Oasis, kings of anthemic stadium rock for more than a decade, saw their crown passed to Muse, the Devon trio, who won Best British Band.
Led by Matt Bellamy, Muse’s brand of symphonic rock has cracked the US top ten and the band will play two sold-out nights at Wembley Stadium in June.
NME spent the past year lauding the “new rave” scene, a combination of guitar-rock and dance beats inspired by the sounds and styles of early 90s outdoor rave events.
Klaxons, leaders of the scene, whose gigs are attended by hordes of glowstick-waving teens, took the Best New Band prize, beating The Kooks.
The John Peel award for musical innovation went to Enter Shikari, a dance-metal group from St Albans, Herts, who have turned down million-pound offers from record companies.
The quartet built a huge fanbase through relentless touring and digital downloads but release songs through their own record label in order to retain control over song copyrights.

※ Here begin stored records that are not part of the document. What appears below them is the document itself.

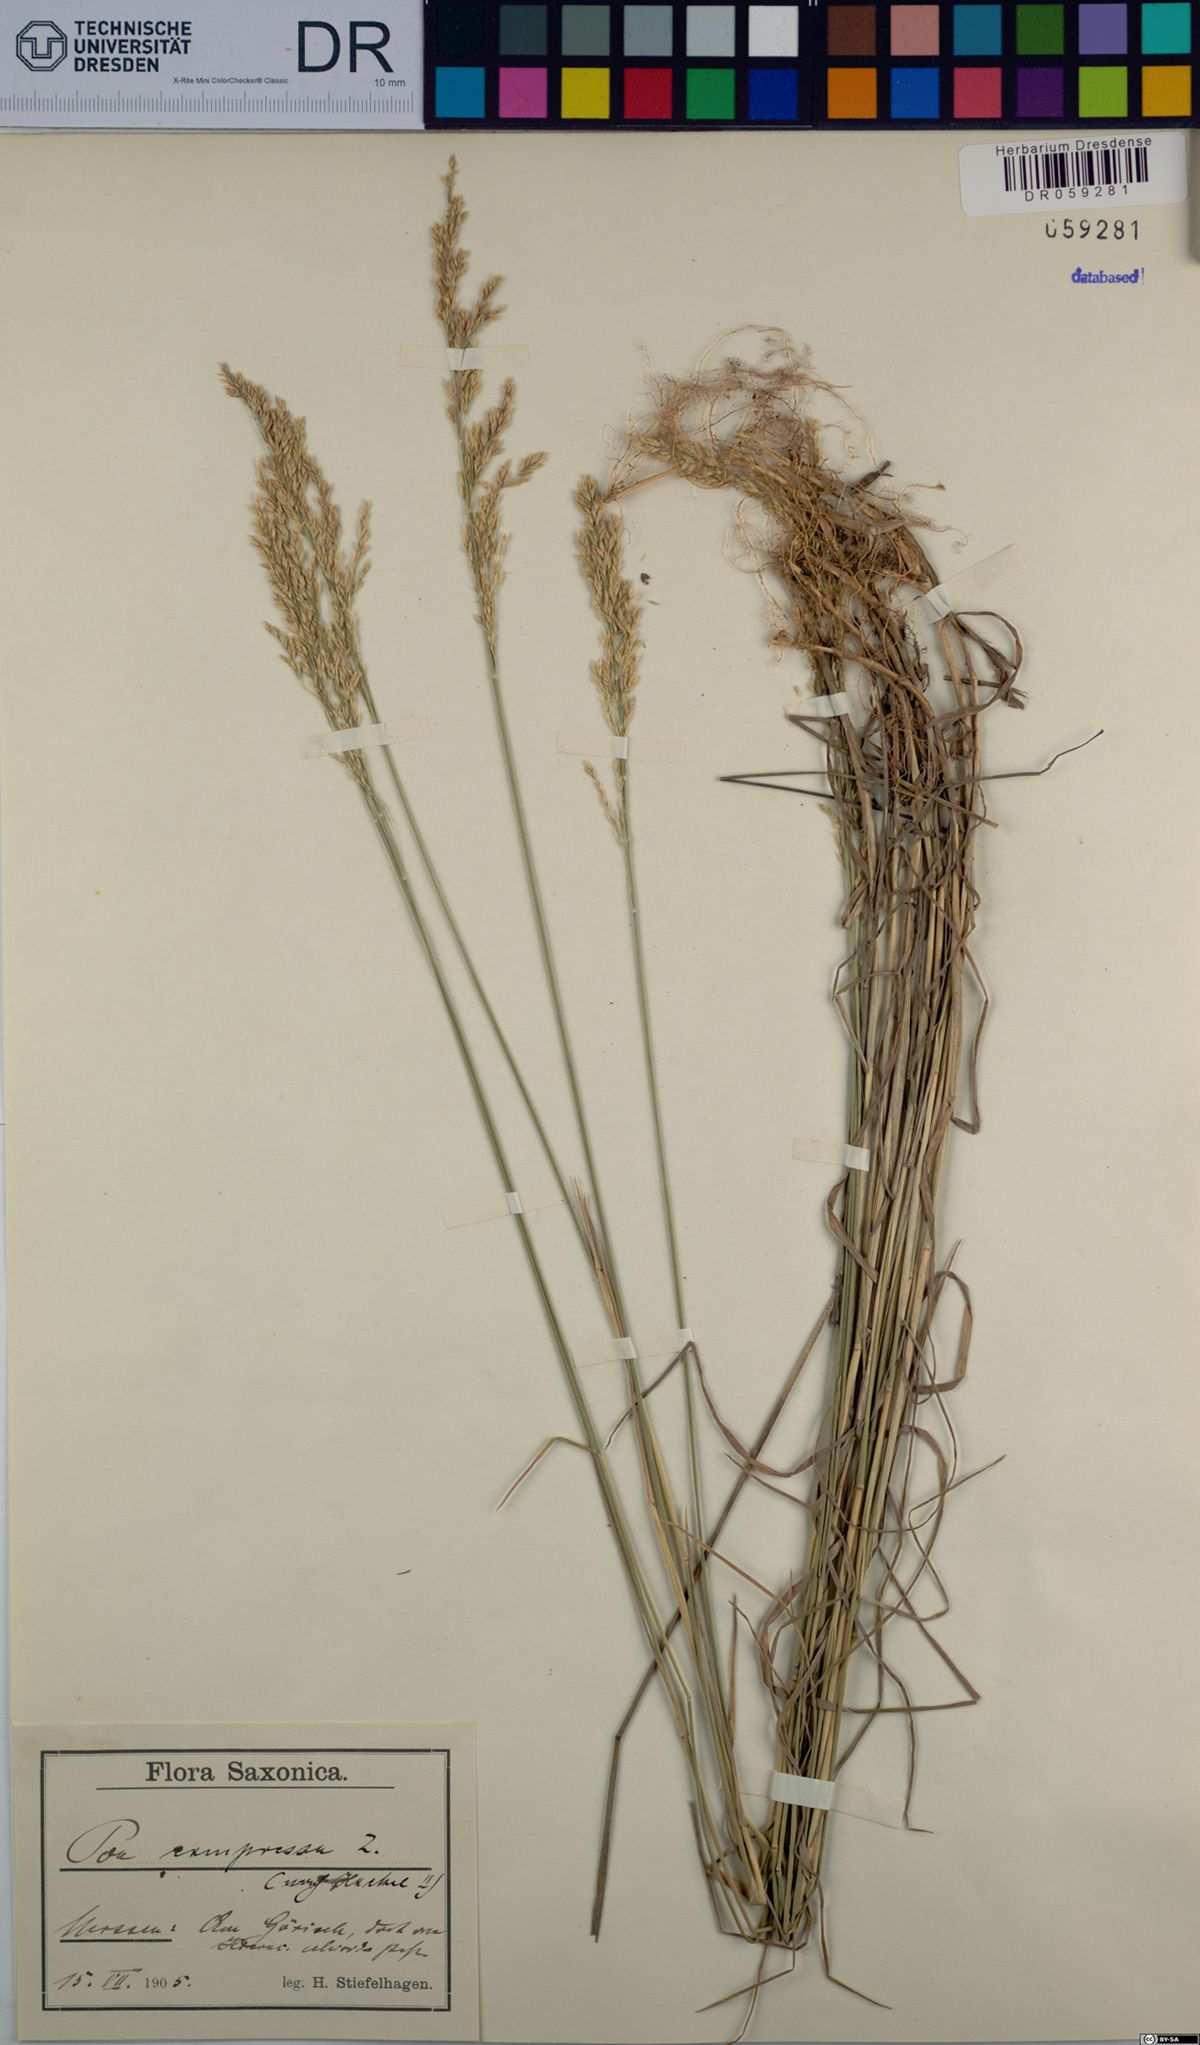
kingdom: Plantae
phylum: Tracheophyta
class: Liliopsida
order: Poales
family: Poaceae
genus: Poa
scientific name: Poa compressa
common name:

Female performers were excluded from the winners “boys club”. But the biggest buzz at the event surrounded not Kate Moss but Beth Ditto, the 15 stone singer who describes herself as a “fat queer feminist”.
The lead singer of Oregon punk-funk band The Gossip, Ditto was named the NME’s Cool Icon and is now becoming a mainstream star after scoring a hit with the song Standing In The Way of Control, an attack on Republican opposition to gay marriages.
Jarvis Cocker invited Ditto to perform a duet of the Heaven 17 hit Temptation at the awards. But Ditto, who shuns drugs, was not impressed that Moss won the Sexiest Female vote.
“It’s not the New Model Express,” she said. “I think the world needs positive influences. You have to wonder how she feels about her life and size.”
Kaiser Chiefs, The Killers and Best Live Act winners Kasabian also performed at the awards. The guest list included Pete Doherty, Shaun Ryder, the Happy Mondays singer who claims to have finally kicked hard drugs and Mick Jones of the Clash.
Primal Scream closed the awards with a performance of The Clash’s White Man In Hammersmith Palais - a tribute to the famous venue which will be demolished to make way for new office blocks and a restaurant.